Sylvain Wallez wrote, On 14/08/2003 14.30:
Nicola Ken Barozzi wrote:
Jeff Turner wrote, On 14/08/2003 14.17:
...
Isn't the problem there that a <map:read> is a whole little pipeline unto
itself? If it were broken into two atomic operations:
<map:generate type="binary" src="foo.doc"/> <map:serialize type="binary"/>
then we could have a <map:view from-position="first"/> using a content-aware pipeline, and everything would work.
Well, why can't the view simply start from a reader?
<map:read src="foo.doc"/>
Because a view finishes a partial XML pipeline, meaning it requires a generator to be already present...
That's because of how we define a view now ;-)
If we had just pipelines that handle both binary and xml data, the viw would finish a partial pipeline, in this case starting from binary.

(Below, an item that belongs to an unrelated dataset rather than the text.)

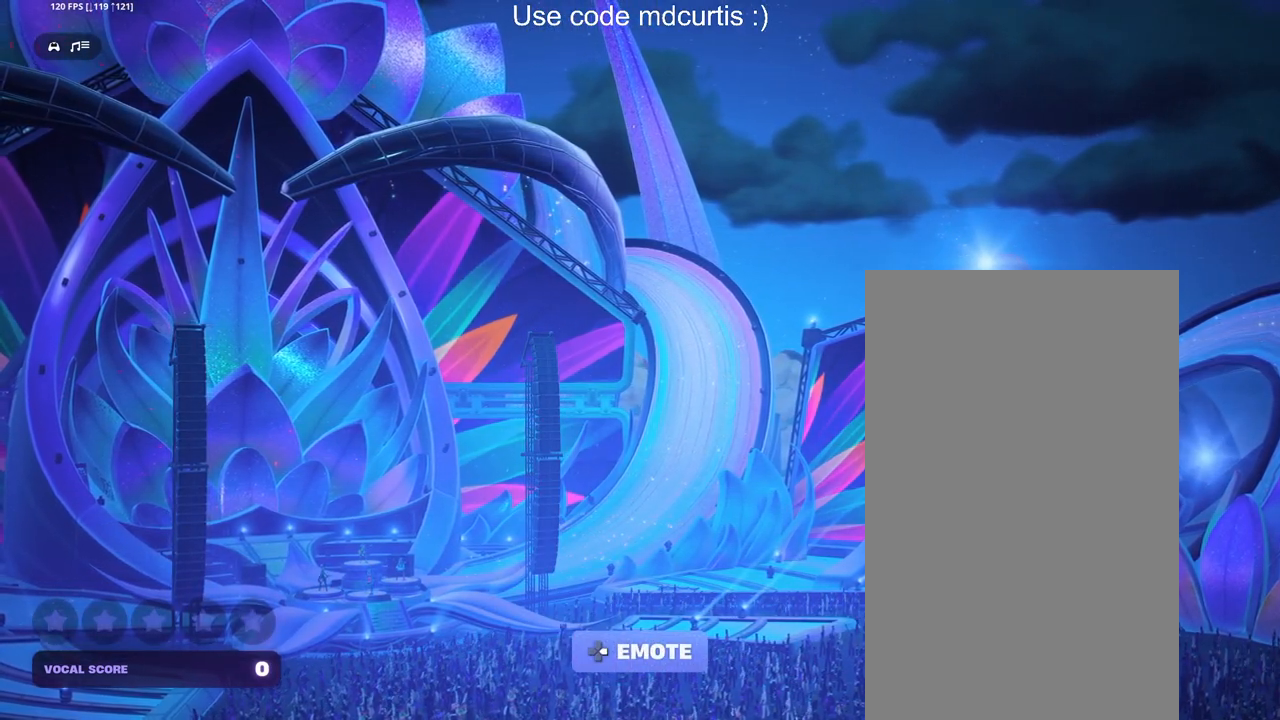
{"buttons": [], "events": []}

I have the feeling that handling non-XML content in Cocoon is Just Wrong,
and that <map:read> is just a hack. The fact that it doesn't integrate
with Views is a symptom of this. In a theoretically pure world, we'd
either make Cocoon an XML-only framework and kill <map:read>, or make
Cocoon a generic data pipelining framework capable of handling and
transforming binary content.
Well, it can be done easily by allowing more than one reader and by allowing readers in the xml pipeline.
Some time back I had proposed the following to be possible (and got touted as the usual FS man)
<map:read src="foo1.doc"/>
<map:read type="stripstuff"/>
<map:read type="otherfilter"/>
Mhhh... I guess "stripstuff" and "otherfilter" are actually <map:transform-binary> and not <map:read> as they do have an input. Now how do we "close" the pipeline ? Is there a <map:serialize-binary> ?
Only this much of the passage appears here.